Posted on Feb. 07, 11 | 12:39 PM by Michael Connolly | Topic: Federal Budget
WASHINGTON – The Club for Growth today endorsed S.J. Res. 5, a proposed constitutional amendment to balance the federal budget and restrict federal spending and taxes, which was introduced by U.S. Sen. Mike Lee (R-Utah) and 13 co-sponsors.

“Mike Lee’s amendment will not only balance the budget, but rescue America’s founding principles from a federal government increasingly indifferent to them,” said Club President Chris Chocola.  “This amendment will force Congress to live within its means, and also limit those means to 18 percent of the nation’s income, more than enough for Washington to meet its constitutional responsibilities.”

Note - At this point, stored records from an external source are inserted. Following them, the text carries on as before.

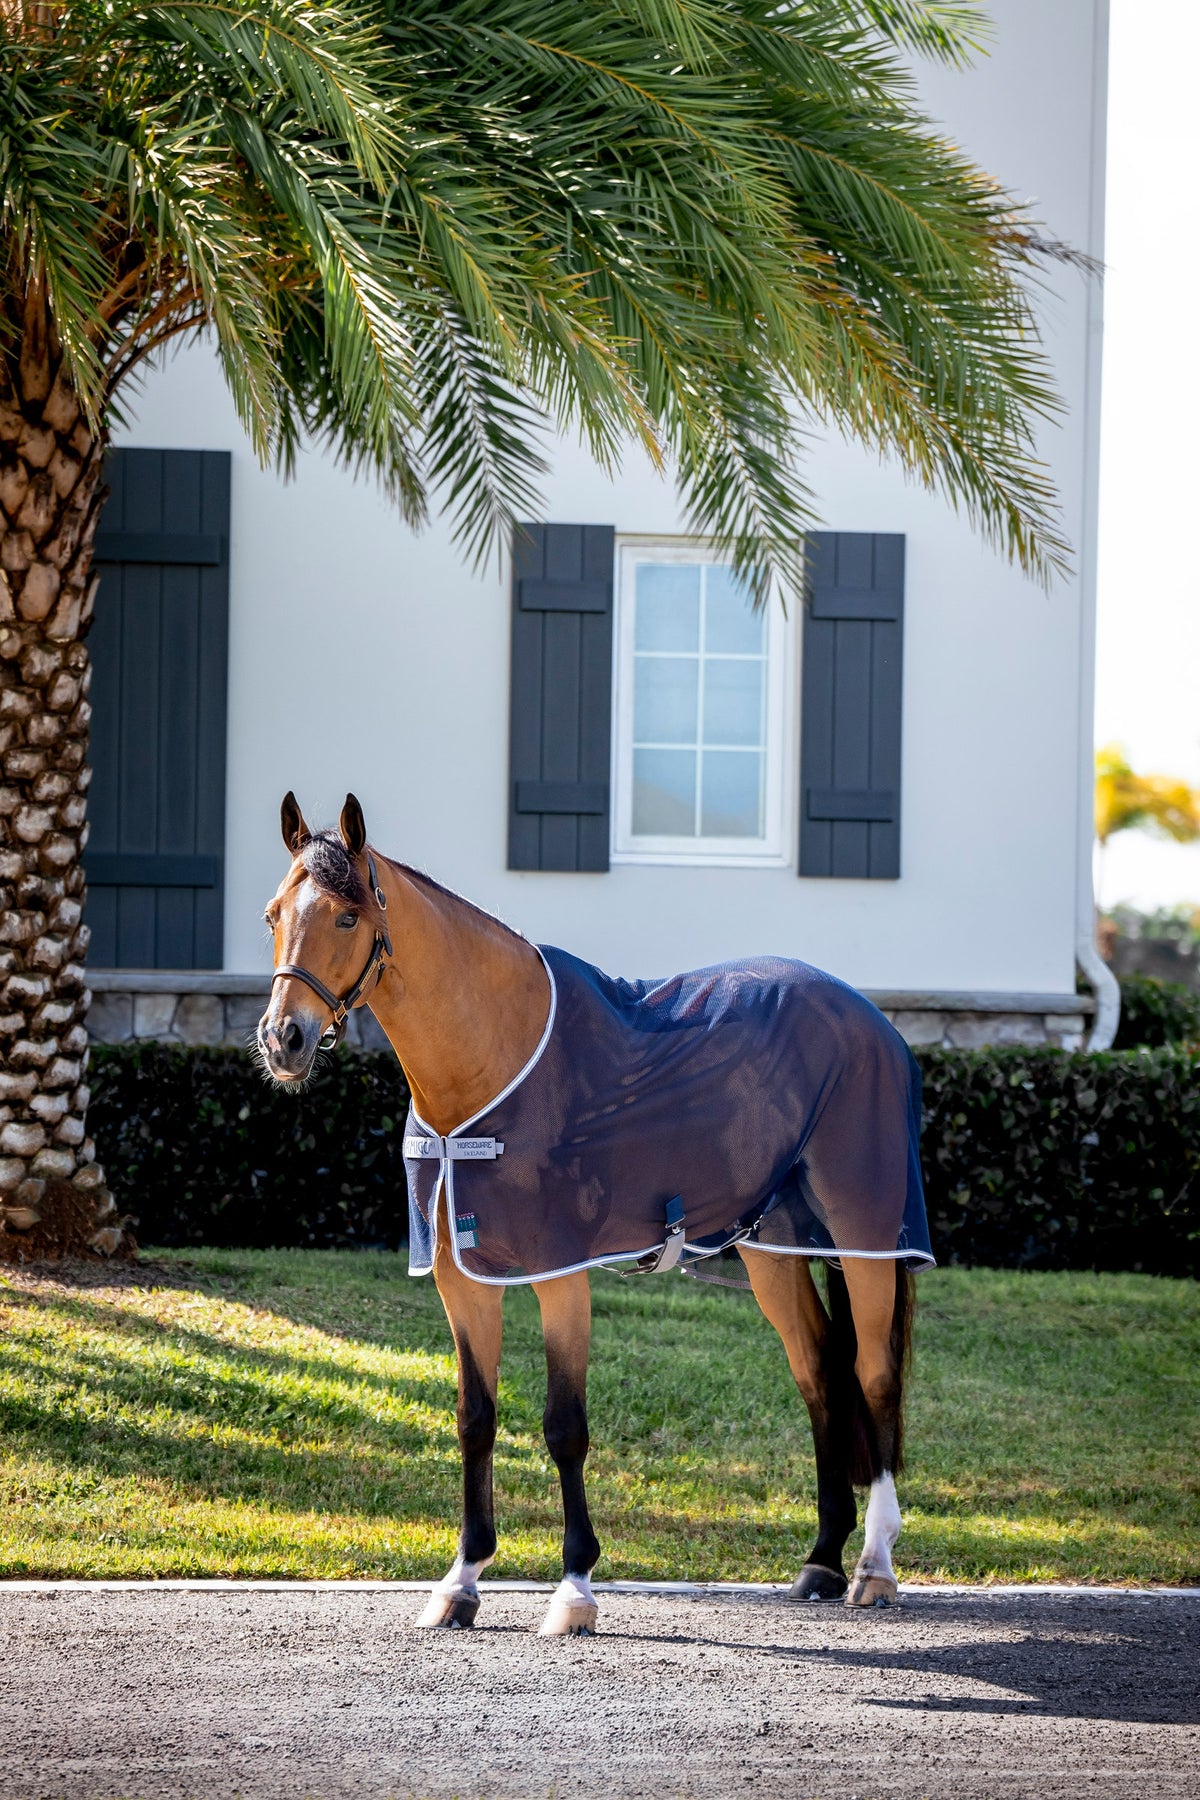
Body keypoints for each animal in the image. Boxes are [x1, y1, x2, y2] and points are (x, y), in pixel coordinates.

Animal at [257, 792, 929, 1636]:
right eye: (273, 914)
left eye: (348, 916)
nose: (283, 1039)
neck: (497, 1060)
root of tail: (872, 1021)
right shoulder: (460, 1280)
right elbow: (475, 1419)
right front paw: (462, 1579)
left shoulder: (560, 1272)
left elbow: (563, 1425)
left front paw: (575, 1587)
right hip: (772, 1251)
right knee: (818, 1375)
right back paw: (820, 1560)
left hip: (867, 1237)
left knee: (872, 1376)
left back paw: (873, 1566)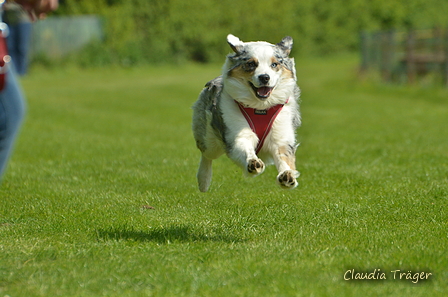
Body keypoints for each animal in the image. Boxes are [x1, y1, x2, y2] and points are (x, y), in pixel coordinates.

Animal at [191, 34, 300, 192]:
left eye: (274, 65)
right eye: (251, 64)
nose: (264, 77)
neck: (260, 107)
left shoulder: (282, 133)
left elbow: (284, 155)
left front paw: (287, 176)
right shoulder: (235, 131)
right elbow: (244, 146)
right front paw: (253, 163)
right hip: (209, 138)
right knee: (207, 154)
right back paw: (203, 181)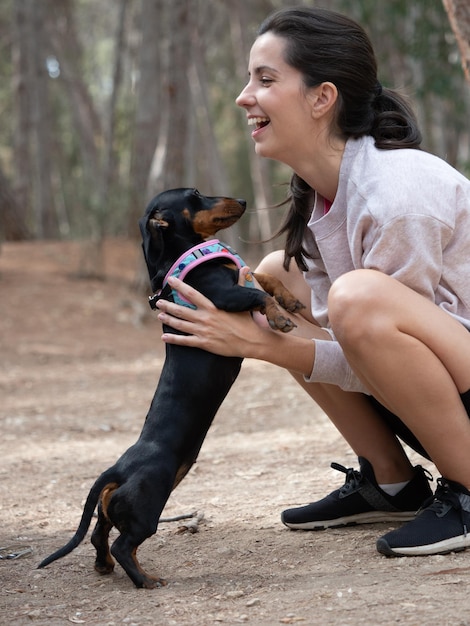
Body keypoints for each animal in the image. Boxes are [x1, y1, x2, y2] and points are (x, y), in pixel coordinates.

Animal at [39, 186, 304, 584]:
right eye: (194, 195)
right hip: (149, 507)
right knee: (124, 543)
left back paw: (106, 566)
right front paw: (279, 317)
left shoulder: (242, 276)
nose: (243, 201)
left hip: (120, 505)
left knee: (101, 533)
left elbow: (265, 279)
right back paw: (146, 580)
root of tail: (119, 469)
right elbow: (259, 294)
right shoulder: (223, 296)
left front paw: (290, 300)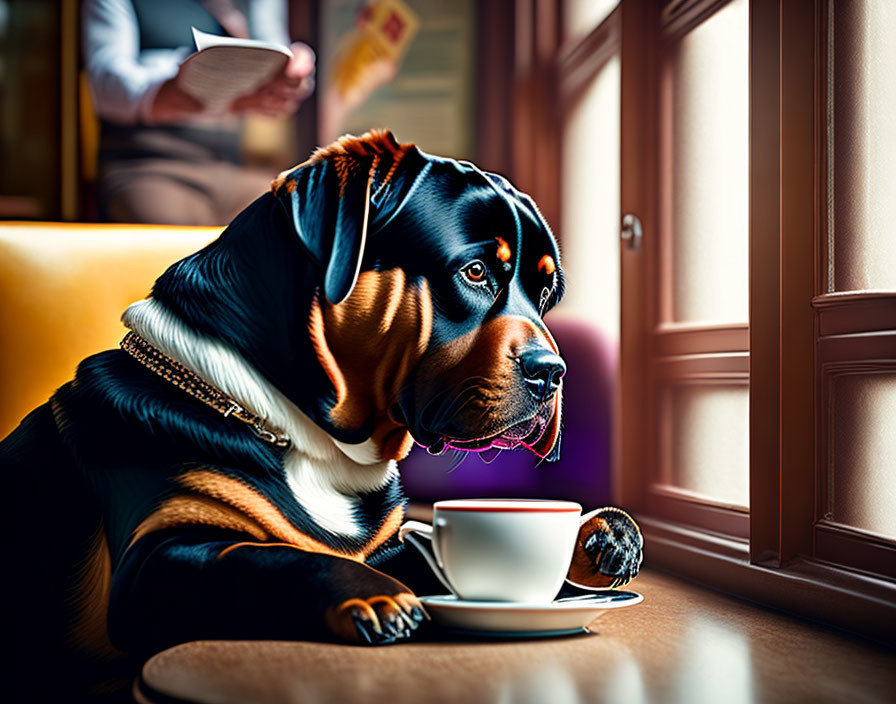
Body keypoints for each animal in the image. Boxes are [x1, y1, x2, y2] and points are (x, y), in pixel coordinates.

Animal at [1, 131, 644, 676]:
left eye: (546, 292)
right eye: (477, 271)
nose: (554, 373)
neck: (300, 432)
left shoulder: (391, 542)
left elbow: (419, 555)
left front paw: (599, 536)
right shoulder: (153, 565)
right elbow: (265, 556)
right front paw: (366, 592)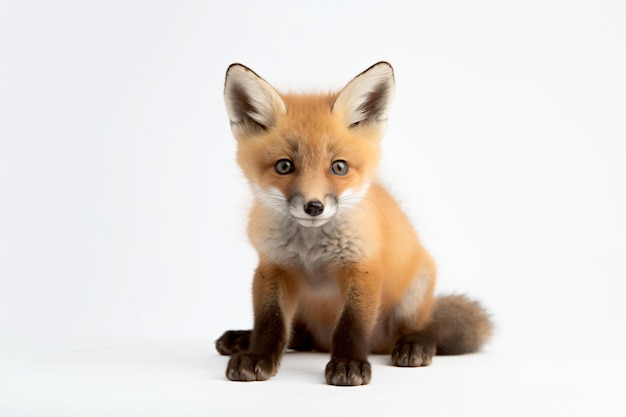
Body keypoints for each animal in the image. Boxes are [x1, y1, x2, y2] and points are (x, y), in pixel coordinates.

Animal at [216, 62, 492, 386]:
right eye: (284, 166)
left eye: (339, 167)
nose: (314, 207)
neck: (312, 251)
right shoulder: (272, 268)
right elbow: (270, 323)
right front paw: (258, 355)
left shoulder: (364, 267)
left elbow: (352, 325)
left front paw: (349, 363)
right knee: (299, 335)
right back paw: (243, 338)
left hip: (416, 292)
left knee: (427, 329)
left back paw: (415, 345)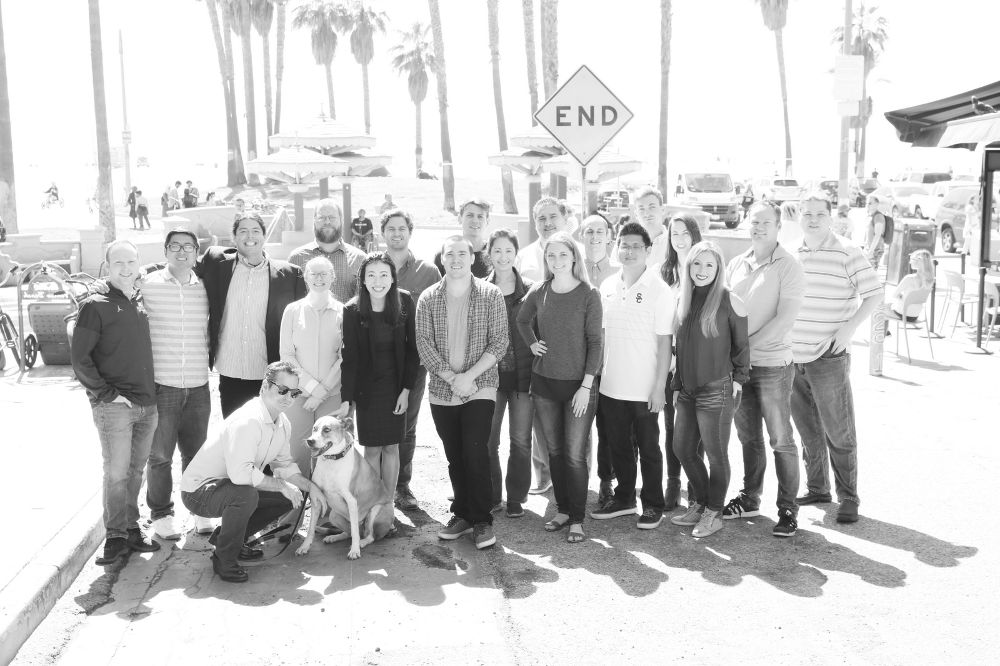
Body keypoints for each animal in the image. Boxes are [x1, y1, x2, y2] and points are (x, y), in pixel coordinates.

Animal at [294, 412, 392, 556]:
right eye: (314, 429)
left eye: (326, 429)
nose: (310, 441)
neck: (331, 461)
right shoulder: (316, 499)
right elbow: (311, 528)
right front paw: (304, 546)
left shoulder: (351, 500)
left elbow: (355, 532)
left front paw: (355, 551)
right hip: (334, 515)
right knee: (349, 533)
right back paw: (334, 537)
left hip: (375, 510)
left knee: (368, 535)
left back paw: (361, 543)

“A balanced budget, limited government, and a constitutional commitment to economic liberty would jump start our economy, pay off our nation’s debt, and create millions of new jobs and businesses in coming years,” Chocola said.  “Mike Lee’s balanced budget amendment is one of the best policy ideas we’ve seen in a long time, and would be a suitable tradeoff for the Obama Administration’s requested increase in the federal debt limit.  The Club for Growth urges all members of the Senate to co-sponsor and support Lee’s proposal.”

Lee’s amendment would:

·    Require Congress to pass a balanced budget every year;
·    Limit federal expenditures to 18 percent of national economic output; and,
·    Require 2/3 majorities in the House and Senate to raise taxes, deficit spend, or raise the federal debt ceiling.